• _EXERCISE_: Reproduce every line of the material below verbatim, from the first line through the last.

• _PROVIDED MATERIAL_:
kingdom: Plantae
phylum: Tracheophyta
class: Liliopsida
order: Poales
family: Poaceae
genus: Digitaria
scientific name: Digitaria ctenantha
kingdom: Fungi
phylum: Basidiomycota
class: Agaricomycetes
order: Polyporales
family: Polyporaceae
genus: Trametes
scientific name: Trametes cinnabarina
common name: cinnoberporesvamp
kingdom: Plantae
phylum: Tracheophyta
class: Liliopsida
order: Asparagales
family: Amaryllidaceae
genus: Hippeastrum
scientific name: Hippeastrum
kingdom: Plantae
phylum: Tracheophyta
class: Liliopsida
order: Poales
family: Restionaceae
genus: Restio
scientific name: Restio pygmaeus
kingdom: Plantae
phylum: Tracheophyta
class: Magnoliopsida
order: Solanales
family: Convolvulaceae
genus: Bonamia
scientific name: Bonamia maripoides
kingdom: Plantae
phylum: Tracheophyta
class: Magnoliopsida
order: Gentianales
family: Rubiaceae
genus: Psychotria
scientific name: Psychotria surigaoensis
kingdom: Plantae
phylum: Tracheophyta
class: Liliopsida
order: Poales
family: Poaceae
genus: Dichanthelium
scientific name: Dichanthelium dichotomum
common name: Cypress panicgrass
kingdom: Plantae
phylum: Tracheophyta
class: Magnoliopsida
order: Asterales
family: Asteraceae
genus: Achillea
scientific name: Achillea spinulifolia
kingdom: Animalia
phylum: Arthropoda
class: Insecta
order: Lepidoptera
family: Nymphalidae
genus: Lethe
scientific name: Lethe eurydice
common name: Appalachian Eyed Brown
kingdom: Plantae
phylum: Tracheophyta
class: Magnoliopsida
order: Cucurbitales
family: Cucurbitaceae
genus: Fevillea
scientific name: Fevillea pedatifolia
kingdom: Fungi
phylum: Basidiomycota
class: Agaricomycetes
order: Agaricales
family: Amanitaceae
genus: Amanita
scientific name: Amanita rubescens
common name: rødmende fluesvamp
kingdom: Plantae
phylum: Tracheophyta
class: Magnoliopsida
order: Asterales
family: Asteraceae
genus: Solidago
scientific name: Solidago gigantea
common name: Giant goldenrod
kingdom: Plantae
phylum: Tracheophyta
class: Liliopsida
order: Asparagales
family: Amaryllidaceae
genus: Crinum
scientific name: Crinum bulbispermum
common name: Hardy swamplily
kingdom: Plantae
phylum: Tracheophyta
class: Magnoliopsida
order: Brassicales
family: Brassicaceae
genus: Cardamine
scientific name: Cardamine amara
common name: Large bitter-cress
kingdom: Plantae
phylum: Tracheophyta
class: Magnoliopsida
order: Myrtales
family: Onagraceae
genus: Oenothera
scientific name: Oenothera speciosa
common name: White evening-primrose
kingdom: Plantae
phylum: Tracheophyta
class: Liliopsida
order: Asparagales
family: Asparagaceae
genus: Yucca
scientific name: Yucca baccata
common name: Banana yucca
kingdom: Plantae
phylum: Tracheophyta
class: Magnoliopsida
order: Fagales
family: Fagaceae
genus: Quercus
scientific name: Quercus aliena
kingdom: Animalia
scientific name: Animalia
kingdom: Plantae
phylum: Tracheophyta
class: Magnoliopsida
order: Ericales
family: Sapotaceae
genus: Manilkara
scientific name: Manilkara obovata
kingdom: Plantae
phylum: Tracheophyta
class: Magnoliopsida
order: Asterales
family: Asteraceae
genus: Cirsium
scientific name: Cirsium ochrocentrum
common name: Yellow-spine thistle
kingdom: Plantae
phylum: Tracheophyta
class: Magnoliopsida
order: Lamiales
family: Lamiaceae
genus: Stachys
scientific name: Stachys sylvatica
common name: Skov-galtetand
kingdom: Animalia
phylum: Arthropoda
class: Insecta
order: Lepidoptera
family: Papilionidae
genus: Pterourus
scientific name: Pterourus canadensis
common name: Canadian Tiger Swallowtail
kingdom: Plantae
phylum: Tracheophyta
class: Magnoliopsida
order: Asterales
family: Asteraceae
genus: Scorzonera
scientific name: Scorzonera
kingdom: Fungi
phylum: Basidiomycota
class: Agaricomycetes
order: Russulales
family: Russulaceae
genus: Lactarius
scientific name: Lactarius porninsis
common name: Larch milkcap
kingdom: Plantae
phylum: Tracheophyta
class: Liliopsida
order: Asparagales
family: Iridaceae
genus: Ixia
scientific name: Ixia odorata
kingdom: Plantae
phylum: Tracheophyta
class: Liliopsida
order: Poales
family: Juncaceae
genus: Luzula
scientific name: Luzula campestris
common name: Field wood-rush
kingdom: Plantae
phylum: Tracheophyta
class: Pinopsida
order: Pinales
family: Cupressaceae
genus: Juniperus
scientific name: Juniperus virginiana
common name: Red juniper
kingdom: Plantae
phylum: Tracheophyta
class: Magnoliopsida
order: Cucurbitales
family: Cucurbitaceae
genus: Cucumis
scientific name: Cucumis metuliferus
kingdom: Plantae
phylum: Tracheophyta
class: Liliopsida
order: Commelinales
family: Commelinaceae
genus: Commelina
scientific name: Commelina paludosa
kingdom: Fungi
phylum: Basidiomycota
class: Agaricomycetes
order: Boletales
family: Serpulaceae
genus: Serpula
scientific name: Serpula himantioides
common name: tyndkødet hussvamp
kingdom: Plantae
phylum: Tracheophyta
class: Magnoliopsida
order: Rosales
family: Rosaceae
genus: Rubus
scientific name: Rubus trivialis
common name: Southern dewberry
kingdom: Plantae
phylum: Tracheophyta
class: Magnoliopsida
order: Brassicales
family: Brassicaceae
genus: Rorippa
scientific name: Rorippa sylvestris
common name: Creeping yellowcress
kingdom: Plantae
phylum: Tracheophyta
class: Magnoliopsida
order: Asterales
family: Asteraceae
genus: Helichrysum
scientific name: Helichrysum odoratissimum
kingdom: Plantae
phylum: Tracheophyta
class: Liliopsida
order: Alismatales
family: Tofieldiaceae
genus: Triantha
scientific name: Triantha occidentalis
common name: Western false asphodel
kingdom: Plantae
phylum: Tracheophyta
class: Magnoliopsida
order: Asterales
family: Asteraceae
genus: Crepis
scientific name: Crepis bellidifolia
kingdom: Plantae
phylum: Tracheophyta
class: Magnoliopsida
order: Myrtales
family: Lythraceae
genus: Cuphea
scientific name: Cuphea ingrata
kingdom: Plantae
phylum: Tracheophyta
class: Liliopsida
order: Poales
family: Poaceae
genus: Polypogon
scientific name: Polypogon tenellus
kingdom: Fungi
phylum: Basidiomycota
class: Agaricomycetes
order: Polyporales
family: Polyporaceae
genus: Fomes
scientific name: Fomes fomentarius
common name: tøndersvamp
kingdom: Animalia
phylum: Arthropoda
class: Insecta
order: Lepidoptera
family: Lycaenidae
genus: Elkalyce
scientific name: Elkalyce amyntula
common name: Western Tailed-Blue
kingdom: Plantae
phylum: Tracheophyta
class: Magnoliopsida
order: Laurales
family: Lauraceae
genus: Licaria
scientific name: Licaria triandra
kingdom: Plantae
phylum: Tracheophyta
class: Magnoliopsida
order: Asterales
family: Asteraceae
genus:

• _ANSWER_:
kingdom: Plantae
phylum: Tracheophyta
class: Liliopsida
order: Poales
family: Poaceae
genus: Digitaria
scientific name: Digitaria ctenantha
kingdom: Fungi
phylum: Basidiomycota
class: Agaricomycetes
order: Polyporales
family: Polyporaceae
genus: Trametes
scientific name: Trametes cinnabarina
common name: cinnoberporesvamp
kingdom: Plantae
phylum: Tracheophyta
class: Liliopsida
order: Asparagales
family: Amaryllidaceae
genus: Hippeastrum
scientific name: Hippeastrum
kingdom: Plantae
phylum: Tracheophyta
class: Liliopsida
order: Poales
family: Restionaceae
genus: Restio
scientific name: Restio pygmaeus
kingdom: Plantae
phylum: Tracheophyta
class: Magnoliopsida
order: Solanales
family: Convolvulaceae
genus: Bonamia
scientific name: Bonamia maripoides
kingdom: Plantae
phylum: Tracheophyta
class: Magnoliopsida
order: Gentianales
family: Rubiaceae
genus: Psychotria
scientific name: Psychotria surigaoensis
kingdom: Plantae
phylum: Tracheophyta
class: Liliopsida
order: Poales
family: Poaceae
genus: Dichanthelium
scientific name: Dichanthelium dichotomum
common name: Cypress panicgrass
kingdom: Plantae
phylum: Tracheophyta
class: Magnoliopsida
order: Asterales
family: Asteraceae
genus: Achillea
scientific name: Achillea spinulifolia
kingdom: Animalia
phylum: Arthropoda
class: Insecta
order: Lepidoptera
family: Nymphalidae
genus: Lethe
scientific name: Lethe eurydice
common name: Appalachian Eyed Brown
kingdom: Plantae
phylum: Tracheophyta
class: Magnoliopsida
order: Cucurbitales
family: Cucurbitaceae
genus: Fevillea
scientific name: Fevillea pedatifolia
kingdom: Fungi
phylum: Basidiomycota
class: Agaricomycetes
order: Agaricales
family: Amanitaceae
genus: Amanita
scientific name: Amanita rubescens
common name: rødmende fluesvamp
kingdom: Plantae
phylum: Tracheophyta
class: Magnoliopsida
order: Asterales
family: Asteraceae
genus: Solidago
scientific name: Solidago gigantea
common name: Giant goldenrod
kingdom: Plantae
phylum: Tracheophyta
class: Liliopsida
order: Asparagales
family: Amaryllidaceae
genus: Crinum
scientific name: Crinum bulbispermum
common name: Hardy swamplily
kingdom: Plantae
phylum: Tracheophyta
class: Magnoliopsida
order: Brassicales
family: Brassicaceae
genus: Cardamine
scientific name: Cardamine amara
common name: Large bitter-cress
kingdom: Plantae
phylum: Tracheophyta
class: Magnoliopsida
order: Myrtales
family: Onagraceae
genus: Oenothera
scientific name: Oenothera speciosa
common name: White evening-primrose
kingdom: Plantae
phylum: Tracheophyta
class: Liliopsida
order: Asparagales
family: Asparagaceae
genus: Yucca
scientific name: Yucca baccata
common name: Banana yucca
kingdom: Plantae
phylum: Tracheophyta
class: Magnoliopsida
order: Fagales
family: Fagaceae
genus: Quercus
scientific name: Quercus aliena
kingdom: Animalia
scientific name: Animalia
kingdom: Plantae
phylum: Tracheophyta
class: Magnoliopsida
order: Ericales
family: Sapotaceae
genus: Manilkara
scientific name: Manilkara obovata
kingdom: Plantae
phylum: Tracheophyta
class: Magnoliopsida
order: Asterales
family: Asteraceae
genus: Cirsium
scientific name: Cirsium ochrocentrum
common name: Yellow-spine thistle
kingdom: Plantae
phylum: Tracheophyta
class: Magnoliopsida
order: Lamiales
family: Lamiaceae
genus: Stachys
scientific name: Stachys sylvatica
common name: Skov-galtetand
kingdom: Animalia
phylum: Arthropoda
class: Insecta
order: Lepidoptera
family: Papilionidae
genus: Pterourus
scientific name: Pterourus canadensis
common name: Canadian Tiger Swallowtail
kingdom: Plantae
phylum: Tracheophyta
class: Magnoliopsida
order: Asterales
family: Asteraceae
genus: Scorzonera
scientific name: Scorzonera
kingdom: Fungi
phylum: Basidiomycota
class: Agaricomycetes
order: Russulales
family: Russulaceae
genus: Lactarius
scientific name: Lactarius porninsis
common name: Larch milkcap
kingdom: Plantae
phylum: Tracheophyta
class: Liliopsida
order: Asparagales
family: Iridaceae
genus: Ixia
scientific name: Ixia odorata
kingdom: Plantae
phylum: Tracheophyta
class: Liliopsida
order: Poales
family: Juncaceae
genus: Luzula
scientific name: Luzula campestris
common name: Field wood-rush
kingdom: Plantae
phylum: Tracheophyta
class: Pinopsida
order: Pinales
family: Cupressaceae
genus: Juniperus
scientific name: Juniperus virginiana
common name: Red juniper
kingdom: Plantae
phylum: Tracheophyta
class: Magnoliopsida
order: Cucurbitales
family: Cucurbitaceae
genus: Cucumis
scientific name: Cucumis metuliferus
kingdom: Plantae
phylum: Tracheophyta
class: Liliopsida
order: Commelinales
family: Commelinaceae
genus: Commelina
scientific name: Commelina paludosa
kingdom: Fungi
phylum: Basidiomycota
class: Agaricomycetes
order: Boletales
family: Serpulaceae
genus: Serpula
scientific name: Serpula himantioides
common name: tyndkødet hussvamp
kingdom: Plantae
phylum: Tracheophyta
class: Magnoliopsida
order: Rosales
family: Rosaceae
genus: Rubus
scientific name: Rubus trivialis
common name: Southern dewberry
kingdom: Plantae
phylum: Tracheophyta
class: Magnoliopsida
order: Brassicales
family: Brassicaceae
genus: Rorippa
scientific name: Rorippa sylvestris
common name: Creeping yellowcress
kingdom: Plantae
phylum: Tracheophyta
class: Magnoliopsida
order: Asterales
family: Asteraceae
genus: Helichrysum
scientific name: Helichrysum odoratissimum
kingdom: Plantae
phylum: Tracheophyta
class: Liliopsida
order: Alismatales
family: Tofieldiaceae
genus: Triantha
scientific name: Triantha occidentalis
common name: Western false asphodel
kingdom: Plantae
phylum: Tracheophyta
class: Magnoliopsida
order: Asterales
family: Asteraceae
genus: Crepis
scientific name: Crepis bellidifolia
kingdom: Plantae
phylum: Tracheophyta
class: Magnoliopsida
order: Myrtales
family: Lythraceae
genus: Cuphea
scientific name: Cuphea ingrata
kingdom: Plantae
phylum: Tracheophyta
class: Liliopsida
order: Poales
family: Poaceae
genus: Polypogon
scientific name: Polypogon tenellus
kingdom: Fungi
phylum: Basidiomycota
class: Agaricomycetes
order: Polyporales
family: Polyporaceae
genus: Fomes
scientific name: Fomes fomentarius
common name: tøndersvamp
kingdom: Animalia
phylum: Arthropoda
class: Insecta
order: Lepidoptera
family: Lycaenidae
genus: Elkalyce
scientific name: Elkalyce amyntula
common name: Western Tailed-Blue
kingdom: Plantae
phylum: Tracheophyta
class: Magnoliopsida
order: Laurales
family: Lauraceae
genus: Licaria
scientific name: Licaria triandra
kingdom: Plantae
phylum: Tracheophyta
class: Magnoliopsida
order: Asterales
family: Asteraceae
genus:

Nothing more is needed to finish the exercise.